Gabby on the go

You would have to run just to keep up with Gabby Logan, such is her hectic schedule. We were supposed to have met mid-afternoon for a leisurely chat amid the cloistered confines of Malmaison – a prelude to her speaking at a Sport Leeds seminar at the John Charles Centre for Sport.

But her train was delayed due to high winds, which meant our interview was also blown off course.

In the end, I managed to grab her as she waited for a train to take her back to London.

So, was she pleased to be back in her home city?

"All my family are in Leeds, my auntie works at the sports centre, my cousin helped build it... I only wish I'd had more time to see people.


"Leeds has changed a lot. I think it's always been a dynamic city and now it's very cosmopolitan. It has brilliant sporting facilities and fabulous restaurants.

"Leeds always feels quite contained to me, it's not too spread out. The traffic is bad but then it's like that in every city now. Leeds is still very much based around the centre, whereas somewhere like London is much more spread out, with many different centres.

"I like that about Leeds. The centre is still the heartbeat of the city. You can get anything you want in Leeds today."

Gabby Logan, nee Yorath, daughter of famous Welsh international and Leeds United footballer Terry Yorath, became accustomed to media intrusion from a young age.

She believes that helped make her entry into the world of television a little easier.

"I think the move into TV was less stressful given the background I have had. My father was a professional footballer and there were always journalists coming to the house and TV crews around. It was a natural progression really."

Gabby was always mad about sport and particularly took to gymnastics, gaining eighth place when representing Wales at the 1990 Commonwealth Games in Auckland, New Zealand.

When she went to read law at university, she found herself at a loose end with only nine hours of lectures a week.

It prompted her to get into other things, like presenting the campus radio show and writing for the student magazine.

After university she landed a job at Metro Radio in Newcastle and was then headhunted as a presenter for Sky Sports.

She was then poached by ITV, where she worked for nine years, before moving to the BBC to present Inside Sport and her own Saturday morning show on BBC Radio Five Live.

Last year, she took part in Strictly Come Dancing – ITV had banned her from participating in the previous series – but was voted off within a month, despite her obvious talent, while husband and Scotland international rugby player Kenny remained in the competition.

Her competitive streak came to the surface during her time in the show and she was clearly disappointed to be voted off.

"I did enjoy it, in as much as it was a fabulous show to be part of.

"I love learning a new skill and I was really looking forward to it. When you get to 34 it's not every day you get to do something new.

"I felt like the experience was quite short and I didn't get the chance to learn as many dances as I would have liked.


"Being voted off was something I was disappointed about. I knew what I was getting myself into. I had never trained in dance before and I wanted to learn it. The dances were very difficult and it was one of the most nerve-wracking things I have ever done.”

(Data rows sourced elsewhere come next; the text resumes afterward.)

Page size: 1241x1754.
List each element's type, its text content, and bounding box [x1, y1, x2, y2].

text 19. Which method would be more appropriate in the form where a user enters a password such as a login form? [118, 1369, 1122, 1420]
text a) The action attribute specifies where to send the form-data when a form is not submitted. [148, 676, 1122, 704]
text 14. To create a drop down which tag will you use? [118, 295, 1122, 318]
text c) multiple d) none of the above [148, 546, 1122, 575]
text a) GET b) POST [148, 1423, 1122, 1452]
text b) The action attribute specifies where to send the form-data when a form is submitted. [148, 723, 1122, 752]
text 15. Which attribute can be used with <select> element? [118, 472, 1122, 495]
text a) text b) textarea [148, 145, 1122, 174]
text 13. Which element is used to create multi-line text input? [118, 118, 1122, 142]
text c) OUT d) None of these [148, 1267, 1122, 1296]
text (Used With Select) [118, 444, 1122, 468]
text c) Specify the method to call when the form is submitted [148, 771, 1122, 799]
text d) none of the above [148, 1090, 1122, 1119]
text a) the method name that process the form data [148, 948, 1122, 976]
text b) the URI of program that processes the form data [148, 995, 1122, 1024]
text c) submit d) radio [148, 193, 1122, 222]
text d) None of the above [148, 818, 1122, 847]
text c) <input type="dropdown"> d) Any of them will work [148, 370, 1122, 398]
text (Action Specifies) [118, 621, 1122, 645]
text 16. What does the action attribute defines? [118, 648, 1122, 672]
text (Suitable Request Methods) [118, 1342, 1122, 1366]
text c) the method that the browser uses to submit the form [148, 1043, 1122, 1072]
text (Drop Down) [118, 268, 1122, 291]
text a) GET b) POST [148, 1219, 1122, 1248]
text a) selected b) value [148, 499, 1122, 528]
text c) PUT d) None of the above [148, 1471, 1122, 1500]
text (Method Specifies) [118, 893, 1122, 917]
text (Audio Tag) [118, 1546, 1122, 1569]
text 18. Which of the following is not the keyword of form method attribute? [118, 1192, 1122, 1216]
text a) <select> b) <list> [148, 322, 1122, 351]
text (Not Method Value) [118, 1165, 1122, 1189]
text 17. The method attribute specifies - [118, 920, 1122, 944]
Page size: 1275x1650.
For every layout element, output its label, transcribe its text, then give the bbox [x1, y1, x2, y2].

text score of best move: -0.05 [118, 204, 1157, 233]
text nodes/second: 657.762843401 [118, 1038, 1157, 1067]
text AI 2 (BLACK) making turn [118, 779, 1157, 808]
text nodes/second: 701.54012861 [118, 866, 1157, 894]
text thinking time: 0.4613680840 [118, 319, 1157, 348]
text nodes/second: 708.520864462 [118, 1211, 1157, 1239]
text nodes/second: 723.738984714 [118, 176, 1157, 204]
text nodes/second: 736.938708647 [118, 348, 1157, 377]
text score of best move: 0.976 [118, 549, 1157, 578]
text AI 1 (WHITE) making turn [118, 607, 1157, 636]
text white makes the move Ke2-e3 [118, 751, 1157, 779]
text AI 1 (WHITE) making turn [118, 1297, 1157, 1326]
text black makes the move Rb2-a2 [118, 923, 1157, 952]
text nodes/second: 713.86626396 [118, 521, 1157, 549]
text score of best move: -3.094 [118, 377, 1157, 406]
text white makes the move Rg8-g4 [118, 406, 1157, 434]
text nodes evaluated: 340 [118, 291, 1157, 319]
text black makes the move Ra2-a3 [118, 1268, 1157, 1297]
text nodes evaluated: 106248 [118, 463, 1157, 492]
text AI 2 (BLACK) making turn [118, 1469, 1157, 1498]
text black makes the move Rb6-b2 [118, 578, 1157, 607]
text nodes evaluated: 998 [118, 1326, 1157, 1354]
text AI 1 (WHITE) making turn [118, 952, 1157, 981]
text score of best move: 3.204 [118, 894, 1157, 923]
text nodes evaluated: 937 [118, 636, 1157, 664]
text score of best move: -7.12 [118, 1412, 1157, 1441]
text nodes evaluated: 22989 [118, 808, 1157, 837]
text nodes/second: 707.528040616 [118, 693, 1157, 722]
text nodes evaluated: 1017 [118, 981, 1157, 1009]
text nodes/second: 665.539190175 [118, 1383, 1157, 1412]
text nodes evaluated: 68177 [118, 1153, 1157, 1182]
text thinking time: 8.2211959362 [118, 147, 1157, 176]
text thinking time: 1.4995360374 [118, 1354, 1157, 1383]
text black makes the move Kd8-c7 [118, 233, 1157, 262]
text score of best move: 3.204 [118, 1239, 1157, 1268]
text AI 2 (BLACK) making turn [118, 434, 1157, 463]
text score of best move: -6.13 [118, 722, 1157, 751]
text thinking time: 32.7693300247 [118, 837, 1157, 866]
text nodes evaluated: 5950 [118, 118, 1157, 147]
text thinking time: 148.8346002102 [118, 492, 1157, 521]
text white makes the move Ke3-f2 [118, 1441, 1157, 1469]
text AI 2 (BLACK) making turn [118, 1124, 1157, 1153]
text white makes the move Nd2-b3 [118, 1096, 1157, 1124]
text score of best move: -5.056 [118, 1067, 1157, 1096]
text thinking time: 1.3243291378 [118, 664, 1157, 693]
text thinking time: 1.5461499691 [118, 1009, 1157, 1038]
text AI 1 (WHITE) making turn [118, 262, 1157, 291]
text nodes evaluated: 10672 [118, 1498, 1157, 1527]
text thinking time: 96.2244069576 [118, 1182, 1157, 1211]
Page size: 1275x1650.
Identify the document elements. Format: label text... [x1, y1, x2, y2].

She is, if anything, determined, an admirable quality for the mother-of-two who recently began hosting television coverage of the Six Nations rugby tournament. the job means she has to travel every weekend.

“At the moment I seem to have a lot of travel in my life, through my work. I was given the Six Nations to do, so I’m having to go to Dublin every weekend. It’s just the nature of the job. It’s not something I had this time last year and it’s something I am trying to phase out.”

Her next major project is a new website – – a one-stop shop for anything sporty.

She said: “I’ve been working for about a year-and-a-half on it and I am hoping it will really take off.

“It came about because we were talking about how to get more young girls into sport and there was the whole Facebook thing, but I think people are kind of getting past that now.

“Our idea was to create a hub where people can go to get information on any kind of sport they want.

“It will also be a forum and contain all kinds of things from food diaries to training schedules.

“I feel quite passionate about getting people into sport. Anything you want to say about sport you can do so on ‘doosport.’

“We’re a few months away from the launch but it’s something I will be spending a lot of time on in the next few years. I want to encourage people to have a more active lifestyle and get them into sport.”